Tensors¶
Tensors are multidimensional arrays of numbers on which element-wise operations such as arithmetic or trigonometry can be performed. Some tensors, those which are 2-D, support special matrix operations like matrix multiplication, computing the inverse or transpose, or solving a set of linear equations.
Furthermore, tensors can be created with a specific statistical distribution or reduced to a single number with basic arbitrary expressions (for example, to compute the sum or product).
Tensors provide the following features:
- Constant indexing using a number, range, or another (boolean) tensor
- Matrix operations (multiplication, power and inverse, transpose, outer, solving A x = b, least-squares)
- Matrix decompositions like QR, Cholesky
- Constructors to create tensors from arrays, filled with zeros or ones
- Constructors to create a range of numbers, or linear/log/geom space
- Constructors to create an identity matrix, or with a diagonal
- Reshape, flatten, or concatenate tensors
- Element-wise operations (arithmetic, rounding, trigonometry, compare)

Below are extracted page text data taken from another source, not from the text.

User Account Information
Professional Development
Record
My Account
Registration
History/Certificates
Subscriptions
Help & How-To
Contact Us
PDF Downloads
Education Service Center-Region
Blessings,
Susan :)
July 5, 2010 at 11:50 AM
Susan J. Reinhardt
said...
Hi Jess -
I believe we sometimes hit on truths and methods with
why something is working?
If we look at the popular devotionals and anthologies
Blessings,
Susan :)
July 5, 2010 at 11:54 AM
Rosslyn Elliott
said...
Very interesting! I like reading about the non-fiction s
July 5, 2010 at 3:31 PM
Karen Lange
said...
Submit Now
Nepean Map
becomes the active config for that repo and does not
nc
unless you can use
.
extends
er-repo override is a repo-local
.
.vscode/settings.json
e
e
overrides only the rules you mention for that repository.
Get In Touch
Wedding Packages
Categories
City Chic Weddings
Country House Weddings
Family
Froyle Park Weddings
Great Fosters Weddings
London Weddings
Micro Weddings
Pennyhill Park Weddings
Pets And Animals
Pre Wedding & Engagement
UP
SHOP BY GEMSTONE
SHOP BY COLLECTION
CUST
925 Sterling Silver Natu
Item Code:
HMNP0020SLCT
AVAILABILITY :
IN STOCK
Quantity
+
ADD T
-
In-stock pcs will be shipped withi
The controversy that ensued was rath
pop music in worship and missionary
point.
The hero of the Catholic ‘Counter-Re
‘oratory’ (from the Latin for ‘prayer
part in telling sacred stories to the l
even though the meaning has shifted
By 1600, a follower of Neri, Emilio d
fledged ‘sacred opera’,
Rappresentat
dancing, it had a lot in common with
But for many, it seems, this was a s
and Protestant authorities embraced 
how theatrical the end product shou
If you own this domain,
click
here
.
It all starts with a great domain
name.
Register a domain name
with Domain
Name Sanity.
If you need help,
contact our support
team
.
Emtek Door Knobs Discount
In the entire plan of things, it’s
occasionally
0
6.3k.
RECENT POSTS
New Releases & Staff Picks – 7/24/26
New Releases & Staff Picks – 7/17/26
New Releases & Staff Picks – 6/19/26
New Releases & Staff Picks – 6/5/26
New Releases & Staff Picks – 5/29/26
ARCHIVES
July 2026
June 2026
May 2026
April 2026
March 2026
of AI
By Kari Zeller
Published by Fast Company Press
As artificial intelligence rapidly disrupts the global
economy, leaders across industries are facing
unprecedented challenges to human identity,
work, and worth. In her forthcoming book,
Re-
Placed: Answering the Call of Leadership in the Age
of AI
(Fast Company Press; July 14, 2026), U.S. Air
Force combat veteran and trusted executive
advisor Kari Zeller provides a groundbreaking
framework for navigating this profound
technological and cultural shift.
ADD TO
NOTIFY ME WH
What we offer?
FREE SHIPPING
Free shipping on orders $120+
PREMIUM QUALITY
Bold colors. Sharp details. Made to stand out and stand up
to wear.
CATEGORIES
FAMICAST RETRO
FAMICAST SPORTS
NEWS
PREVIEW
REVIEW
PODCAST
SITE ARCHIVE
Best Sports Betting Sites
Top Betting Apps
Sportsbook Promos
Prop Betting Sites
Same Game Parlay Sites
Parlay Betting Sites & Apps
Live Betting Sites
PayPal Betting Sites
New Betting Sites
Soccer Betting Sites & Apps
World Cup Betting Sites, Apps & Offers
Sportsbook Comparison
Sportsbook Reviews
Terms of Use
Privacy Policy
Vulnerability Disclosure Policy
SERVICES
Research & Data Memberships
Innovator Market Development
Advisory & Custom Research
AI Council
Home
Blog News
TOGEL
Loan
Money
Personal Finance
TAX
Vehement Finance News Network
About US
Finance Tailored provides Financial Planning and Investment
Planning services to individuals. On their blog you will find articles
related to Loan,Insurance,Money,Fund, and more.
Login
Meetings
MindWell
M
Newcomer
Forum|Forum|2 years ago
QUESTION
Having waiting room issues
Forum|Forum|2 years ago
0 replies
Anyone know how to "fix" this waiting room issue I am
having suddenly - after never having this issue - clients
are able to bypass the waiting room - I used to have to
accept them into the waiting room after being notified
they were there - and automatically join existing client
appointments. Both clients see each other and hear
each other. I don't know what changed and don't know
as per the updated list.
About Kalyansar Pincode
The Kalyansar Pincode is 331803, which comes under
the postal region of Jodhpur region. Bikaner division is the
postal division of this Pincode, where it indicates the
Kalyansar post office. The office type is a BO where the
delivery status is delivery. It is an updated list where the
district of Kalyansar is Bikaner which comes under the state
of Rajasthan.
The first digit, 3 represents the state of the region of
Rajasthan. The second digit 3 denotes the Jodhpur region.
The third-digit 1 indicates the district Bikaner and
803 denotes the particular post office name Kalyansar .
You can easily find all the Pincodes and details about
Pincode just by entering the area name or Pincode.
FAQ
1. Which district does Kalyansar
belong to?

- Logical operations on boolean tensors
- Reductions using arbitrary expressions
- Statistics (operations and generating statistical distributions)
Implementations¶
Two crates exist which implement the Tensor
interface: one which uses
SIMD instructions on the CPU and one which uses buffers and compute shaders
on the GPU:
Crate | Implementation | Evaluation | Tensors |
---|---|---|---|
orka_tensors_cpu | SIMD instructions on CPU | Eager | Small |
orka_tensors_gpu | Compute shaders on GPU | Lazy | Large |
The SIMD implementation uses x86 SIMD instructions and has certain characteristics:
-
Numbers in tensors are always floating-point numbers
-
No pointers are used; functions always return a new tensor and do not modify the tensor parameters of a function. Thus operations are evaluated immediately and there's little room for additional optimizations besides the use of SIMD instructions.
The GPU implementation uses compute shaders and stores tensors in buffers on the GPU. On an integrated GPU these buffers may be as small as 128 MiB, but discrete GPUs may support larger buffers of up to 2 GiB.
Furthermore, the GPU implementation builds a directed acyclic graph of operations and materializes the data only at the last possible moment, such as when one or more elements are retrieved from the tensor with a getter function or when you switch from a sequence of element-wise operations to a matrix operation, for example.
Limitations of tensors
All tensors have the following limitations:
-
Tensors of three dimensions or higher are partially supported. Element-wise operations are supported, but some matrix operations need to be modified to handle tensors with 3 or 4 axes.
-
Most functions operate on tensors containing floating-point numbers because of the generic parameter of the package
Orka.Numerics.Tensors
. Certain implementations may supports tensors containing boolean or (unsigned) integers.
Dependencies¶
The SIMD implementation in the orka_tensors_cpu requires one of the following x86 extensions: SSE 4.1, AVX, or AVX2.
The GPU implementation in orka_tensors_gpu requires OpenGL extensions for SSBOs and compute shaders, plus a few others:
Required OpenGL extensions for the GPU implementation
Extension | OpenGL |
---|---|
ARB_compute_shader | 4.3 |
ARB_compute_variable_group_size | |
ARB_shader_storage_buffer_object | 4.3 |
ARB_shader_clock |
Most GPUs from 2012 or later should have these extensions if you use a video driver provided by your Linux distribution.